Drivers typically look into auto refinancing in order to better manage the cost of the car loan with more favourable terms. Refinancing a car loan means taking a new loan, usually from another lender, in place of the existing one. The refinanced loans that drivers look out for include lower monthly payment, reduced interest rates and longer/shorter loan tenure, whichever is more desirable for them.
Let’s get down to the crux of how to refinance your car loan:
1. Check Your Credit
To obtain the lowest interest rate possible, you will require a good credit score. Knowing your credit score is an indicator of your financial health and scores are rated from AA to HH. A credit score rating of AA is the highest whilst HH rating ranks the lowest.

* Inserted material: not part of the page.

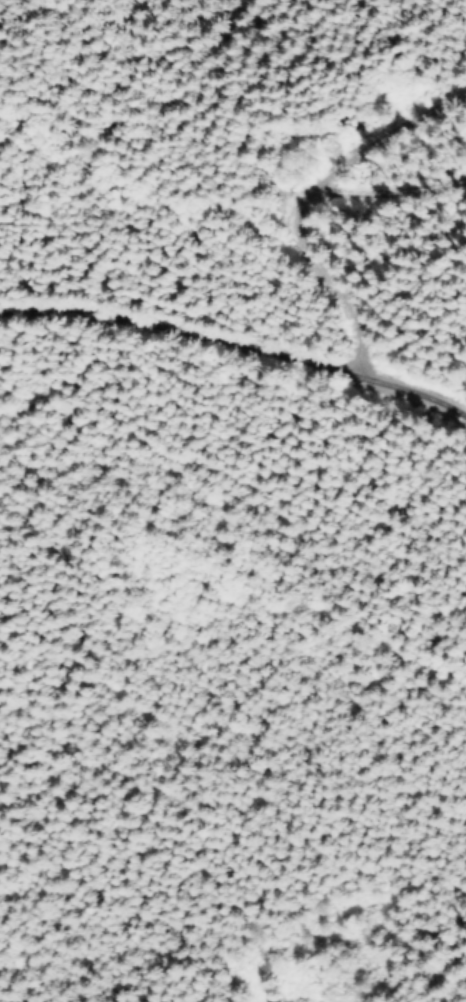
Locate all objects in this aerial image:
road: (290, 183)
road: (242, 349)

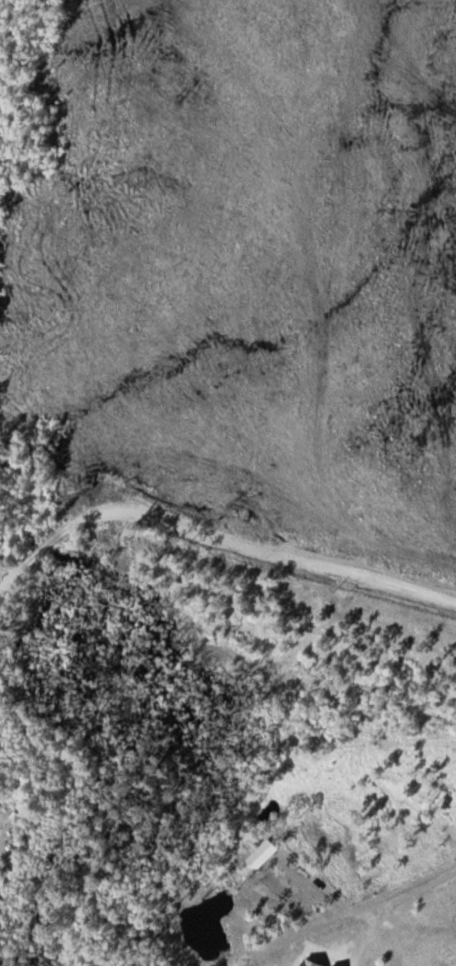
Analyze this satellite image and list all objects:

In the case of a not-so-ideal credit report, more time will be required to work your ratings up with timely payments. It also means higher interest rates, which is not what you are looking for. Before you embark on shopping around or approaching new loans, it is best for you to first check your score so that you do not waste your effort.
2. Shop Around For The ‘Best’ Deal
It’s always beneficial to look around before settling for a deal as rates are highly competitive across the board. Not only will you pick up a knowledge or two, shopping around will give you a bargaining tool to ask for more favourable terms from your lender.

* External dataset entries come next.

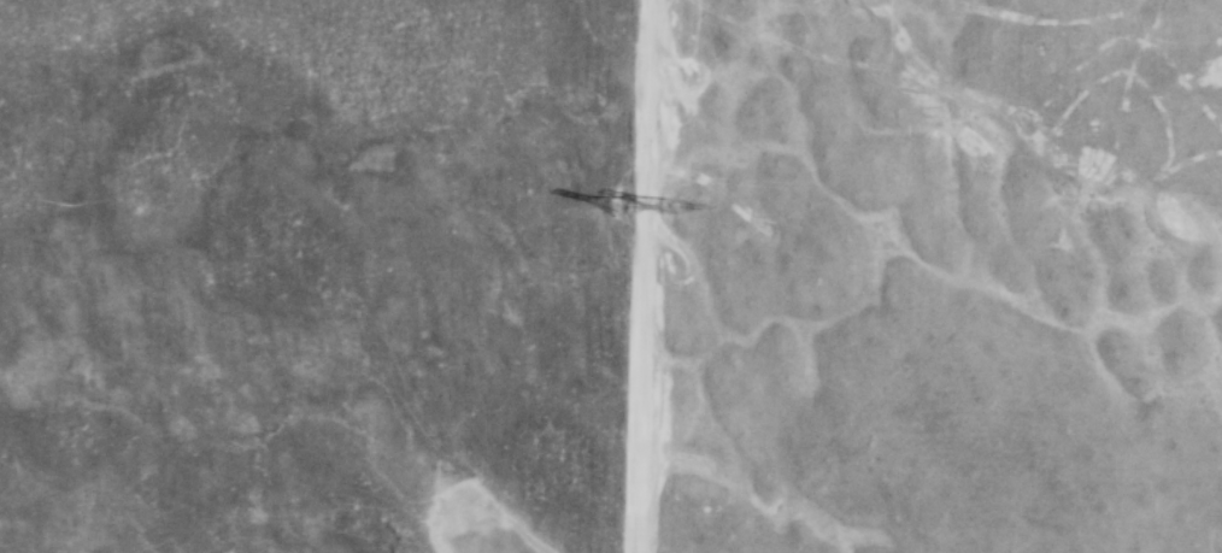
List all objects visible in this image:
power tower: (666, 206)
power tower: (621, 207)

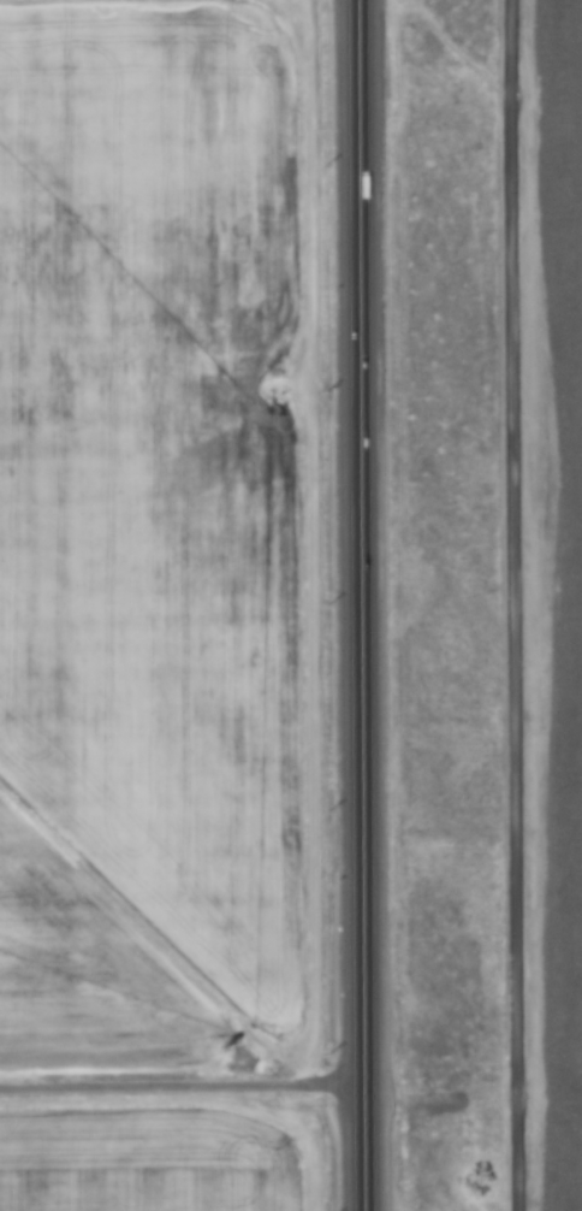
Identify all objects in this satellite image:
road: (368, 605)
road: (512, 605)
road: (186, 1092)

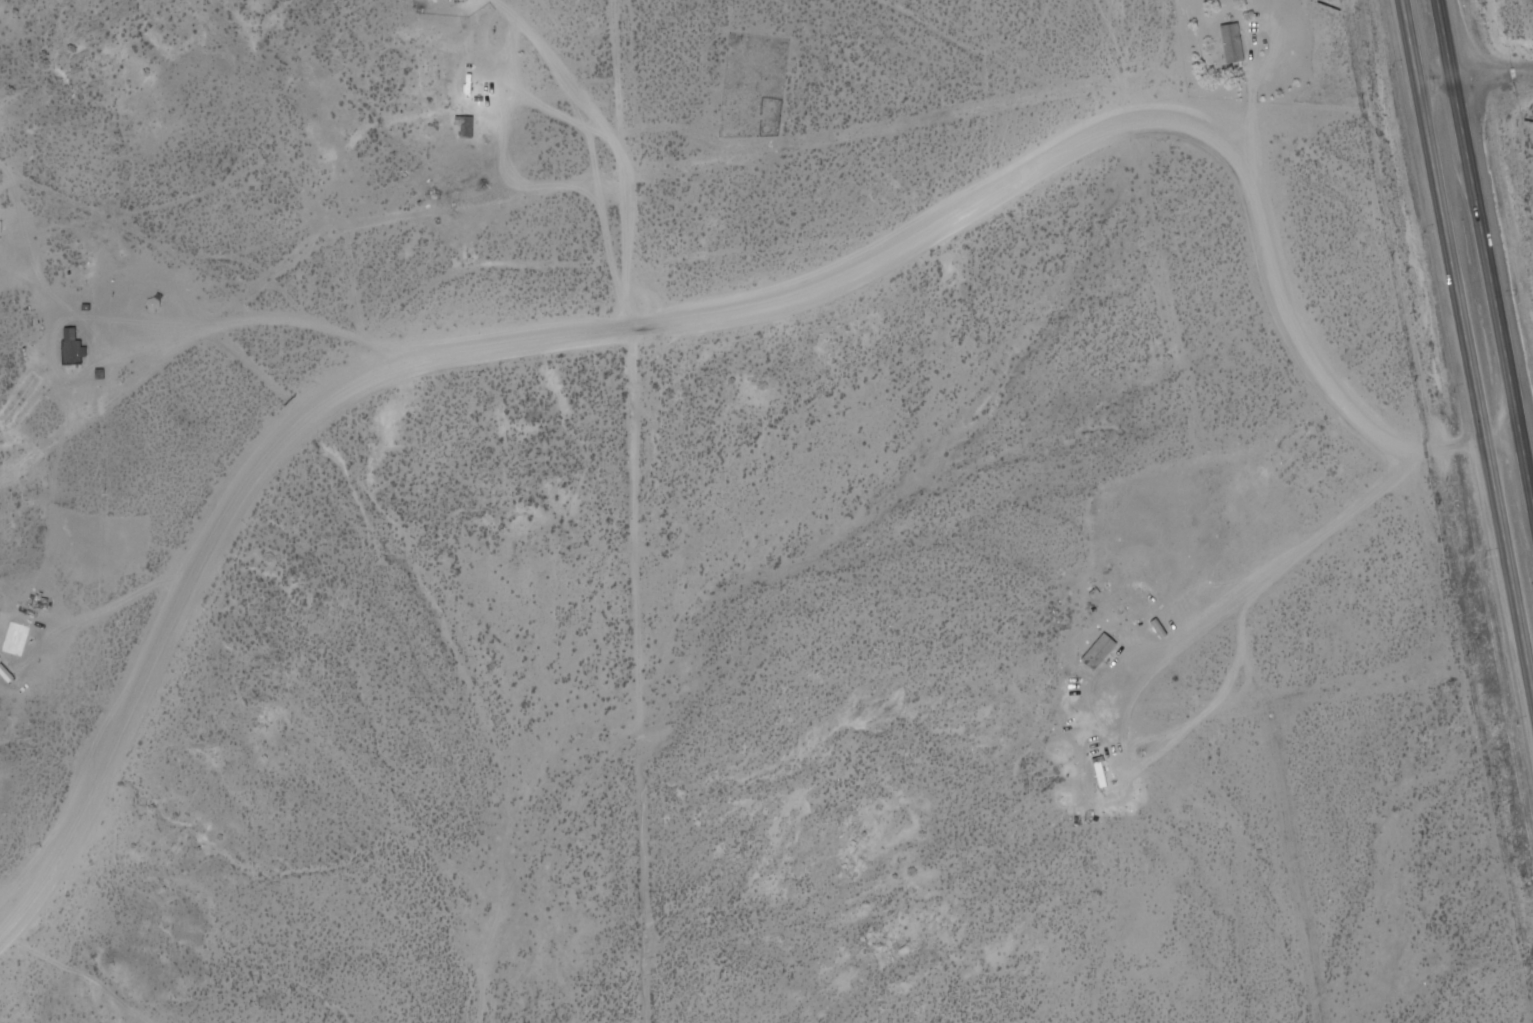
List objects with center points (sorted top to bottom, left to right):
building: (1234, 40)
road: (1194, 75)
road: (1474, 86)
road: (744, 214)
road: (1486, 229)
road: (717, 298)
road: (1462, 347)
building: (71, 351)
road: (1321, 547)
building: (1100, 651)

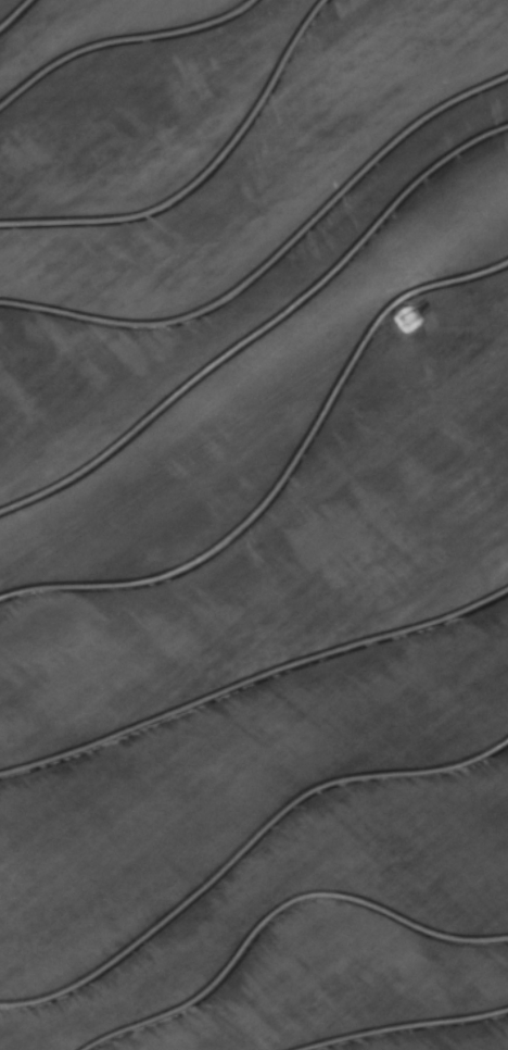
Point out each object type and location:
power tower: (412, 322)
crop: (253, 525)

3. Understanding Loan Terms
Before you seal the deal, be sure that you are fully informed of the terms on your current loan as well as the new one you are interested in. Comparing the two loans is a good way to determine if the new loan is worth it, especially since a certain period of time and repayment has been cleared off the current loan.
The car loan-to-value-ratio should also be considered. With depreciation, you could end up owing more than what your vehicle is worth. If your car’s worth is more than what you owe, the option of refinancing may then be a feasible one.

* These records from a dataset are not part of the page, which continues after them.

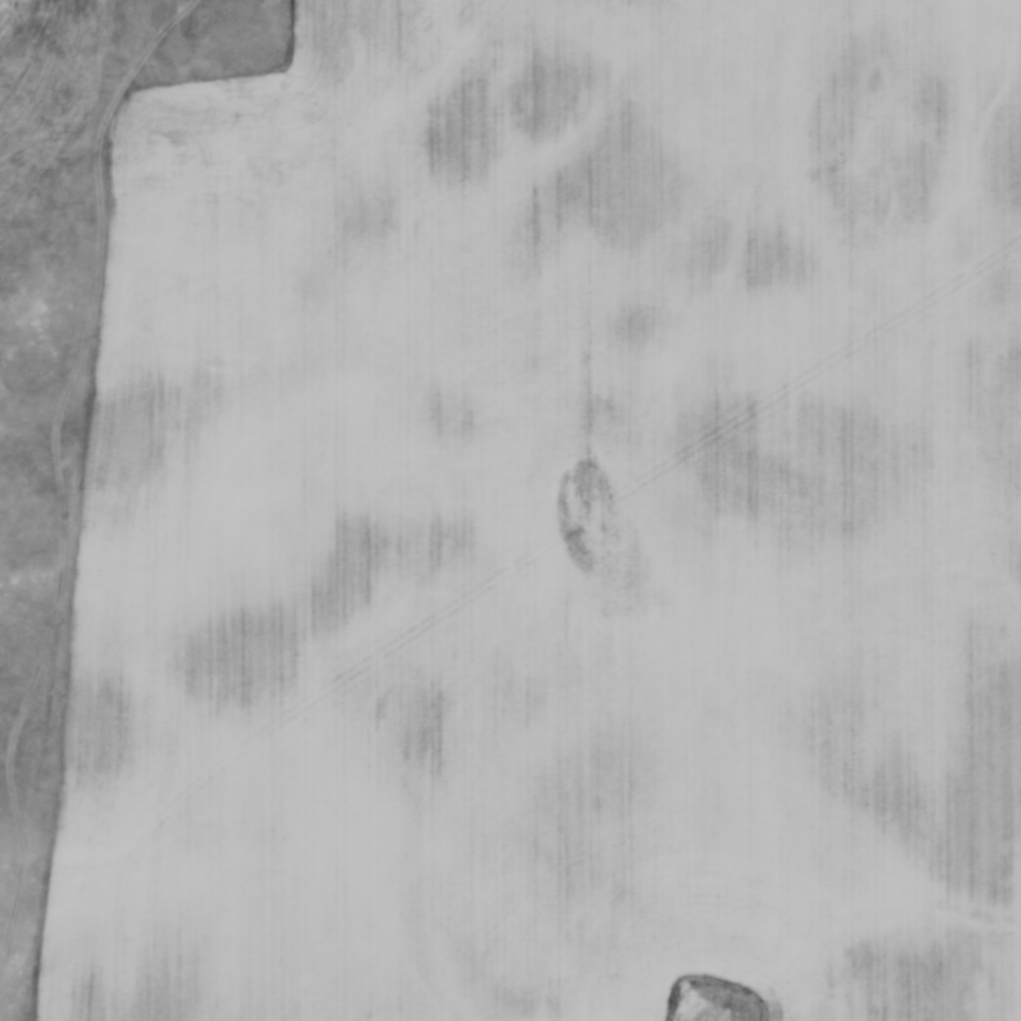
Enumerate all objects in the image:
road: (83, 474)
building: (256, 510)

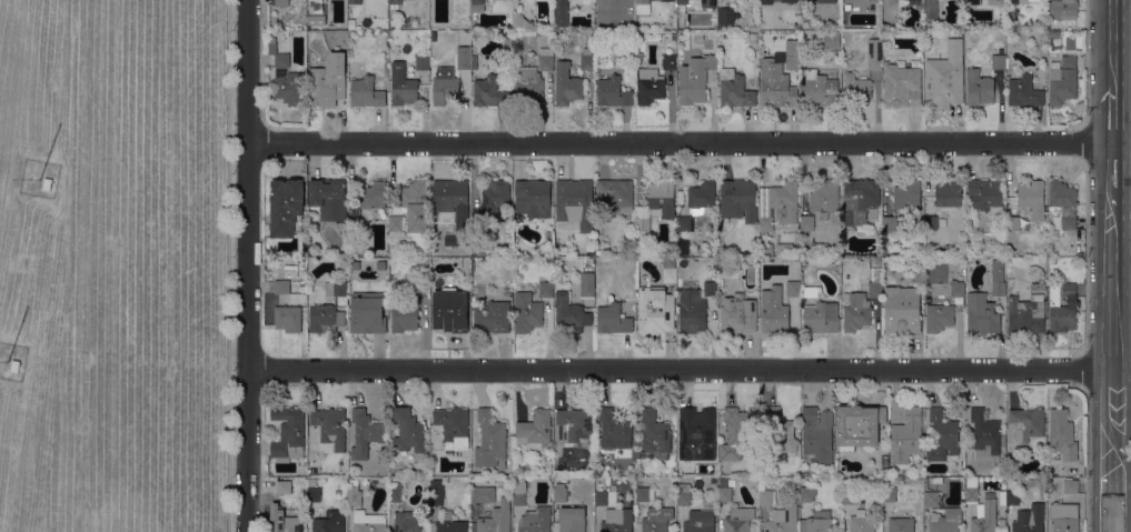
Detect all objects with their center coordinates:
building: (354, 1)
building: (395, 1)
building: (667, 1)
building: (766, 1)
building: (807, 1)
building: (889, 1)
building: (1013, 1)
building: (280, 2)
building: (787, 2)
building: (972, 2)
building: (995, 2)
building: (708, 4)
building: (317, 5)
building: (478, 5)
building: (684, 5)
building: (642, 6)
building: (930, 9)
building: (1063, 9)
building: (560, 13)
building: (726, 16)
building: (315, 19)
building: (519, 21)
building: (623, 21)
building: (351, 23)
building: (1001, 23)
building: (993, 26)
building: (540, 32)
building: (1054, 33)
building: (753, 36)
building: (831, 40)
building: (508, 43)
road: (1115, 48)
building: (462, 49)
building: (850, 53)
building: (278, 54)
building: (875, 54)
building: (1053, 55)
building: (546, 58)
building: (792, 59)
building: (474, 61)
building: (519, 61)
building: (587, 61)
building: (999, 61)
building: (422, 62)
building: (669, 62)
building: (1007, 62)
building: (945, 78)
building: (695, 79)
building: (1063, 80)
building: (328, 81)
building: (443, 83)
building: (774, 83)
building: (567, 84)
building: (402, 85)
building: (528, 86)
building: (650, 86)
building: (902, 86)
building: (289, 88)
building: (979, 88)
building: (735, 89)
building: (817, 89)
building: (855, 89)
building: (366, 92)
building: (489, 92)
building: (613, 92)
building: (1024, 92)
road: (672, 107)
road: (1114, 121)
road: (378, 124)
road: (501, 124)
road: (689, 144)
road: (1114, 168)
building: (45, 185)
building: (948, 193)
building: (617, 194)
building: (1062, 194)
building: (373, 195)
building: (907, 195)
building: (986, 195)
building: (825, 196)
building: (495, 197)
building: (329, 198)
building: (533, 198)
building: (739, 199)
building: (859, 199)
building: (698, 203)
building: (415, 204)
building: (657, 204)
building: (1028, 204)
building: (778, 205)
building: (577, 206)
building: (287, 207)
building: (453, 207)
building: (683, 211)
building: (930, 222)
building: (1065, 222)
building: (395, 223)
building: (478, 223)
building: (807, 223)
building: (893, 223)
building: (354, 224)
building: (1001, 245)
building: (682, 246)
building: (784, 248)
building: (766, 249)
building: (927, 252)
building: (589, 260)
building: (837, 260)
building: (1052, 261)
building: (960, 262)
road: (247, 265)
building: (355, 265)
building: (381, 265)
road: (227, 266)
building: (669, 270)
building: (791, 270)
building: (713, 278)
building: (998, 278)
road: (1113, 279)
building: (876, 282)
building: (587, 284)
building: (958, 285)
building: (1042, 285)
building: (281, 286)
road: (261, 287)
building: (337, 288)
building: (710, 288)
building: (792, 288)
building: (422, 289)
building: (546, 289)
building: (1069, 289)
building: (508, 291)
building: (810, 292)
building: (451, 310)
building: (655, 310)
building: (774, 310)
building: (902, 310)
building: (692, 311)
building: (527, 312)
building: (857, 312)
building: (1061, 312)
building: (368, 313)
building: (570, 314)
building: (738, 314)
building: (982, 314)
building: (1026, 314)
building: (493, 317)
building: (821, 317)
building: (939, 317)
building: (289, 318)
building: (325, 318)
building: (405, 318)
building: (613, 319)
building: (13, 368)
road: (680, 368)
building: (1052, 391)
road: (1113, 391)
building: (1025, 424)
building: (857, 425)
building: (574, 426)
building: (453, 427)
building: (740, 428)
building: (331, 429)
building: (536, 429)
building: (614, 430)
building: (778, 431)
building: (409, 432)
building: (365, 433)
building: (289, 434)
building: (696, 434)
building: (1062, 434)
building: (817, 435)
building: (984, 435)
building: (656, 436)
building: (906, 437)
building: (943, 437)
building: (491, 441)
building: (521, 470)
building: (477, 473)
road: (1114, 473)
building: (1070, 486)
building: (284, 487)
building: (971, 489)
building: (395, 492)
building: (437, 492)
building: (354, 493)
building: (519, 493)
building: (560, 493)
building: (313, 494)
building: (483, 494)
building: (644, 494)
building: (723, 494)
building: (807, 494)
building: (889, 494)
building: (684, 495)
building: (849, 495)
building: (605, 497)
building: (766, 497)
building: (1012, 497)
road: (1122, 497)
building: (931, 499)
building: (985, 515)
building: (1064, 517)
building: (572, 519)
building: (657, 519)
building: (739, 519)
building: (783, 519)
building: (1029, 519)
building: (284, 520)
building: (536, 520)
building: (618, 520)
building: (945, 520)
building: (490, 521)
building: (699, 521)
building: (329, 522)
building: (369, 522)
building: (407, 522)
building: (817, 522)
building: (862, 522)
building: (450, 523)
building: (1001, 523)
building: (900, 524)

4. Prepare Your Refinancing Documents
Should you decide that car refinancing is the right choice and have found the best deal catered to your needs, waste no time and gather the required documents for the lender. You will need the following:
- Personal information including your income details
- Vehicle’s information like the title, registration, insurance proof, VIN number and mileage
- Loan information such as the lender’s name and your remaining balance
5. Process Your New Loan
Have your documents submitted for your lender to process it. If you are given the green light on your refinancing application, your lender will pay off your previous loan, and future payments will be paid to your new lender. You should receive the paperwork after all is completed along with your car’s title transferred to the new lender.
It is highly encouraged that prior to agreeing to any attractive offers, an actual calculation of the numbers is done. This makes certain that any payment from your pocket will not burn a big hole or land you in a worse situation. Only keep the loan term as short as your budget allows, combined with the lowest interest rates that you qualify for. Take the time to find the right deal for you!